**OPDRACHTEN:**
(1) Neem uit de tekst over de manchetpijp het gedeelte over dat begint met de woorden "De Duitse porseleinfabrieken" en eindigt met "een hoornen mondstuk.". Vervang daarin "buffelhoorn" door "ivoor".
(2) Stemmen de volgende uitspraken overeen met de tekst over de manchetpijp? Antwoord per uitspraak met ja of nee en citeer de woorden uit de tekst die de doorslag geven.
(a) In Meissen werden vanaf 1740 pijpen van porselein gemaakt.
(b) In Turkije werd de manchet pas in de negentiende eeuw gebruikt.
(c) Meerschuimpijpen waren in West-Europa zeer algemeen.
(3) Welke materialen noemt de tekst over de manchetpijp voor het verbindingsstuk tussen de losse pijpenkop en de lange steel? Geef ze allemaal.

**GEGEVEN TEKST:**
------------------------

De manchetpijp is niet werkelijk een uitvinding van de Franse pijpenindustrie als wel een nieuwe toepassing van een bestaand idee. In Turkije wordt het systeem van een terracotta pijpenkop aan een lange houten steel al sinds de zeventiende eeuw toegepast, inclusief de manchet. Ook buiten het Ottomaanse Rijk is dit pijptype bekend. In centraal Europa - het toenmalige Oostenrijks-Hongaarse Rijk - worden in de achttiende eeuw pijpen van meerschuim gemaakt die met een vergelijkbare losse steel worden gemonteerd via de manchet. Net als de Turkse zijn deze pijpen in West-Europa niet erg algemeen maar wel bekend; het is een luxe artikel vooral voor de Midden-Europese adel.
De Duitse porseleinfabrieken volgden eveneens de constructie met een separaat roer omdat van porselein geen lange steel gemaakt kan worden. In de porseleinstad Meissen nabij Dresden werden al vanaf 1740 pijpen van porselein gemaakt met volledig driedimensionaal uitgewerkte portretkoppen, gemonteerd met een afzonderlijk roer van een ander materiaal. Volgens de toen geldende mode waren de uitbeeldingen vaak mannenkoppen of elegante vrouwenportretten met een voorkeur voor tulbanden. Later produceerden zij losse pijpenkoppen die eveneens gemonteerd zijn met een lange steel, maar via een verbindingsstuk van porselein, metaal of buffelhoorn dat tevens als vochtreservoir fungeerde. Vervolgens werden de pijpen met een lange houten steel afgemonteerd voorzien van een hoornen mondstuk.

------------------------

**RECORDS:**

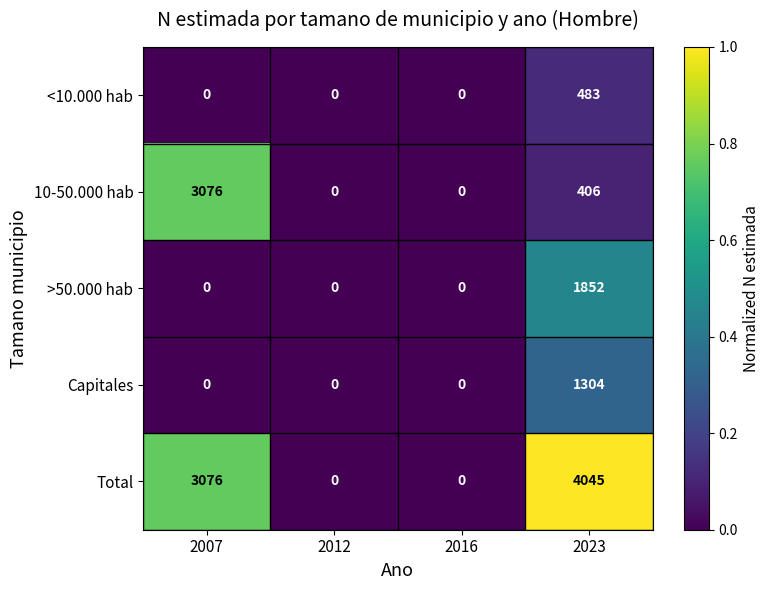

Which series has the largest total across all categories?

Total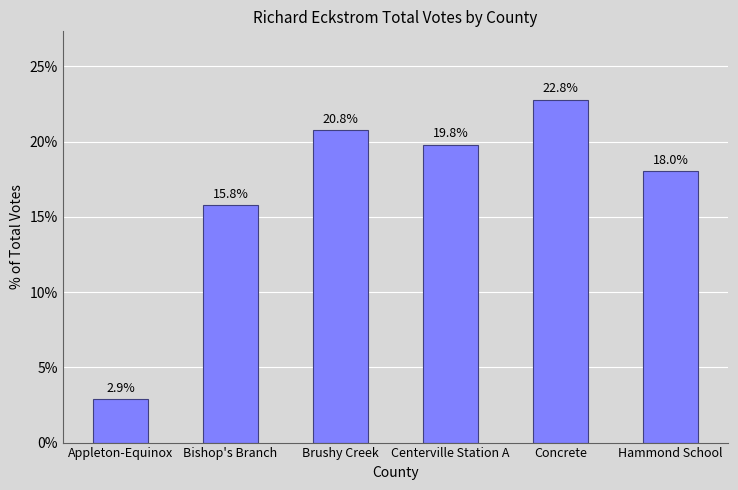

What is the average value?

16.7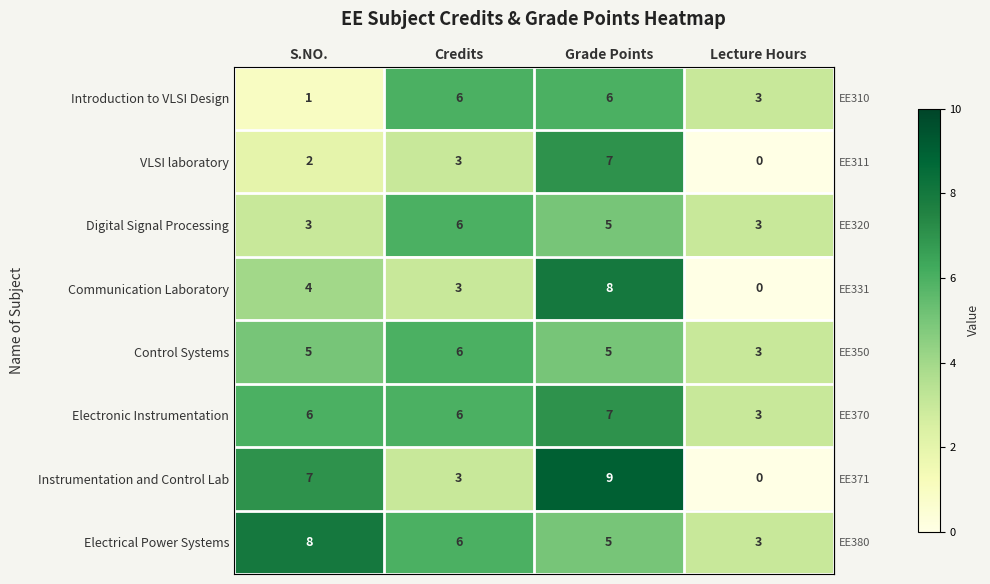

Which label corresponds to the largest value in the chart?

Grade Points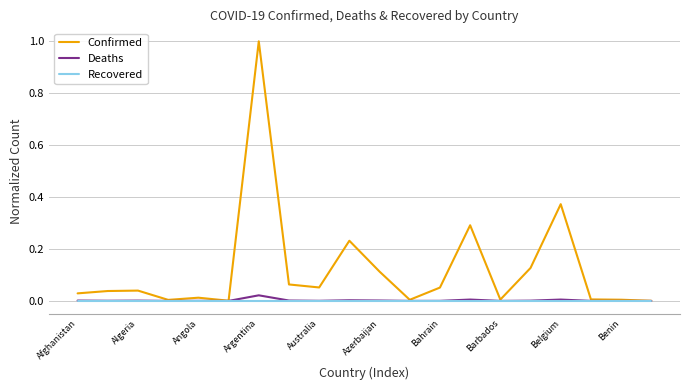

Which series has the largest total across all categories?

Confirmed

------------------------

**UITWERKINGEN:**
(1)
De Duitse porseleinfabrieken volgden eveneens de constructie met een separaat roer omdat van porselein geen lange steel gemaakt kan worden. In de porseleinstad Meissen nabij Dresden werden al vanaf 1740 pijpen van porselein gemaakt met volledig driedimensionaal uitgewerkte portretkoppen, gemonteerd met een afzonderlijk roer van een ander materiaal. Volgens de toen geldende mode waren de uitbeeldingen vaak mannenkoppen of elegante vrouwenportretten met een voorkeur voor tulbanden. Later produceerden zij losse pijpenkoppen die eveneens gemonteerd zijn met een lange steel, maar via een verbindingsstuk van porselein, metaal of ivoor dat tevens als vochtreservoir fungeerde. Vervolgens werden de pijpen met een lange houten steel afgemonteerd voorzien van een hoornen mondstuk.

(2)
(a) Ja: "In de porseleinstad Meissen nabij Dresden werden al vanaf 1740 pijpen van porselein gemaakt"
(b) Nee: "al sinds de zeventiende eeuw toegepast, inclusief de manchet"
(c) Nee: "in West-Europa niet erg algemeen maar wel bekend"

(3) porselein, metaal, buffelhoorn